Current Status

We’ve noticed there’s a lot of attention about this OP_RETURN discussion. And we’d like to leverage that for our own interests, getting attention and perhaps collaborators for Core Explorer.

So far we’ve tried a few different approaches.

Today’s effort

Since we’re working with this new PR, it’s going to be helpful to get some updated data. So we’ll go over the first version of Core Explorer, create a new github API key, and plug that into the scripts which scrape data from the repo… then we’ll get some tacos while that runs.

Setup a github api key for scrapin’

API docs for that: https://docs.github.com/en/rest/authentication/authenticating-to-the-rest-api?apiVersion=2022-11-28#basic-authentication

there was an old github token, but it seems not to be valid any longer… so we’ll make a new one that’s valid for 30 days.

okay, we had an old token, but let’s make a new one in .zprofile

export THIRTY_DAY_GITHUB_SCRAPE_TOKEN="ghp_blahblahblahblah" * note that ths was originally 30_DAY_TOKEN but environment memory needs to start with a letter, not a number… so things got broken.

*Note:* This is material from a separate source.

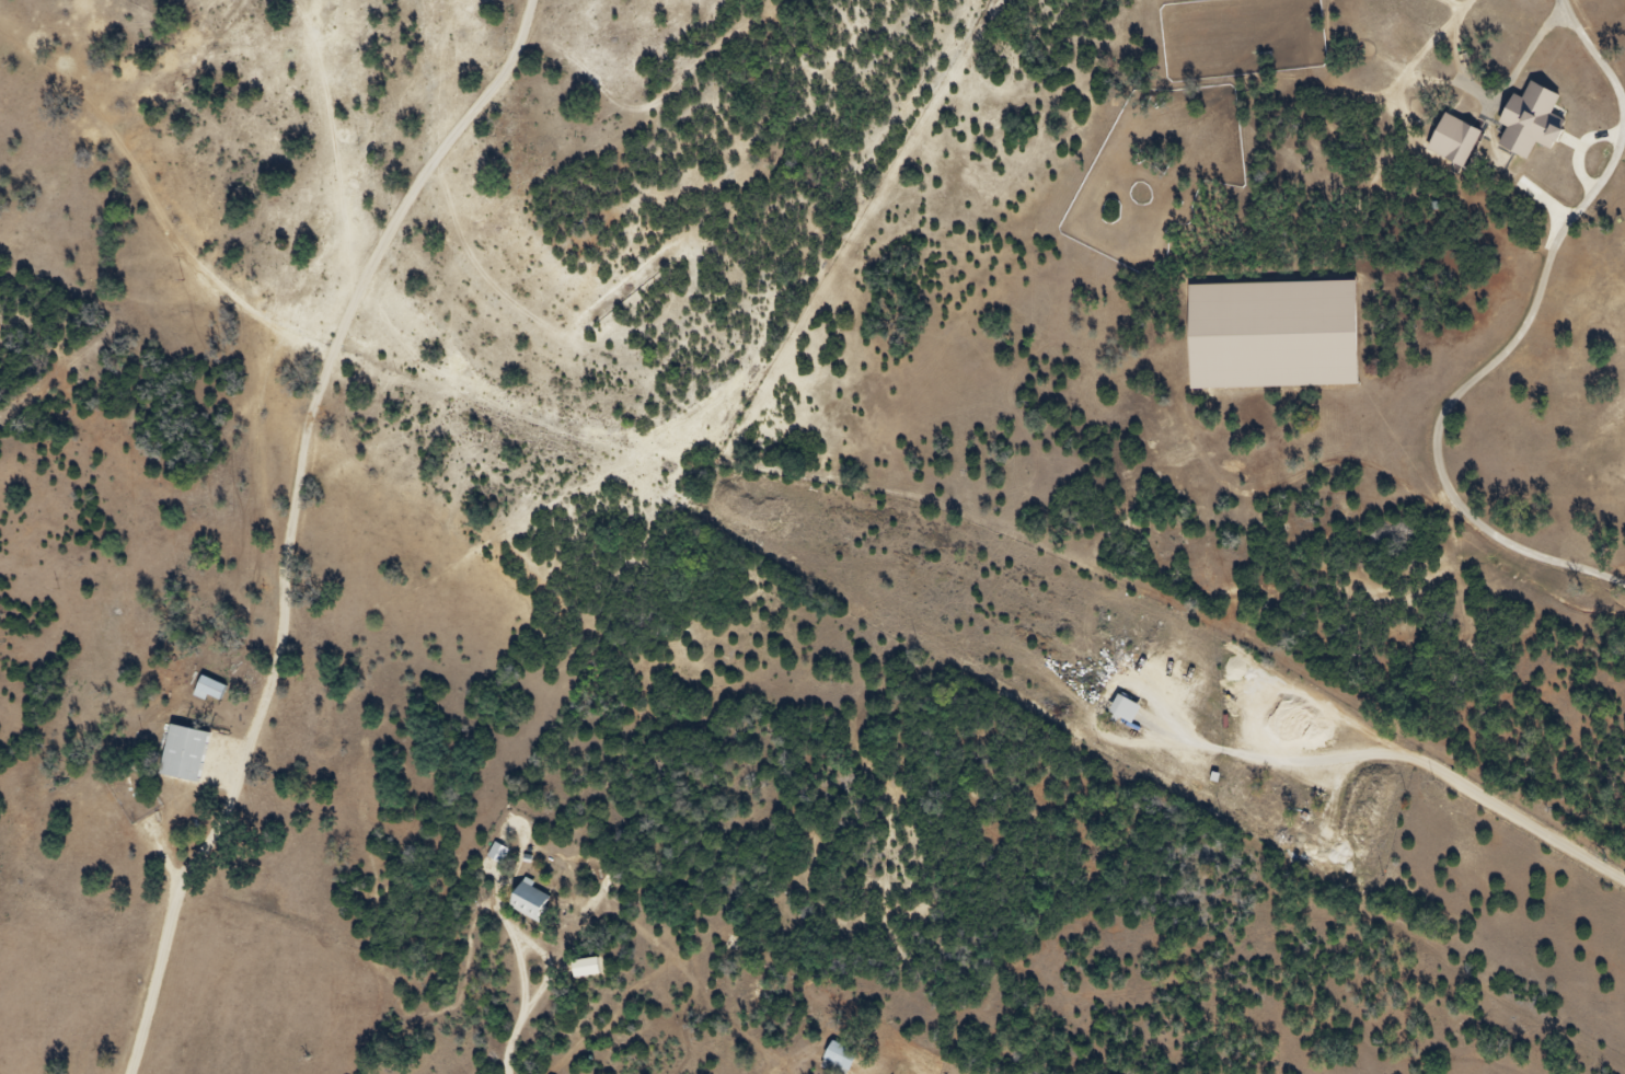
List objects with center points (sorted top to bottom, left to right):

Alright, so, in order to get the functions to do the thing, we’ve got a script in repo_explorer called repo_explorer/github_scrape_commits_or_pulls.rb and you can change the value of

we got the new API code, put it in our repo & then used the two scripts to scrape

GITHUB_API_TOKEN=$THIRTY_DAY_GITHUB_SCRAPE_TOKEN ruby github_scrape_commits_or_pulls.rb bitcoin/bitcoin all_commits_before_may_2025.csv GITHUB_REPO_TOKEN=$THIRTY_DAY_GITHUB_SCRAPE_TOKEN ruby github_prs.rb bitcoin/bitcoin all_commits_before_may_2025.csv

note the subtle difference between the two GITHUB_REPO_TOKEN and GITHUB_API_TOKEN. that’s a thing that can get resolved with the 2nd script which is scrape_commits_or_pulls. There’s some duplicated code that can get consolidated. I think even in writing these notes, i’ve actually got the commands wrong, go figure. anyway, figure it out. and the more verbosely named script can get fixed to cover both the commits, and the prs. and potentially onter data types that need to be accounted for from Github’s centralized system (specifically it may be smart to get the individual commits in order to get the message history & “NACK” “ACK” related things from discussions (preferably soon before it gets deleted forever, accidentally or otherwise).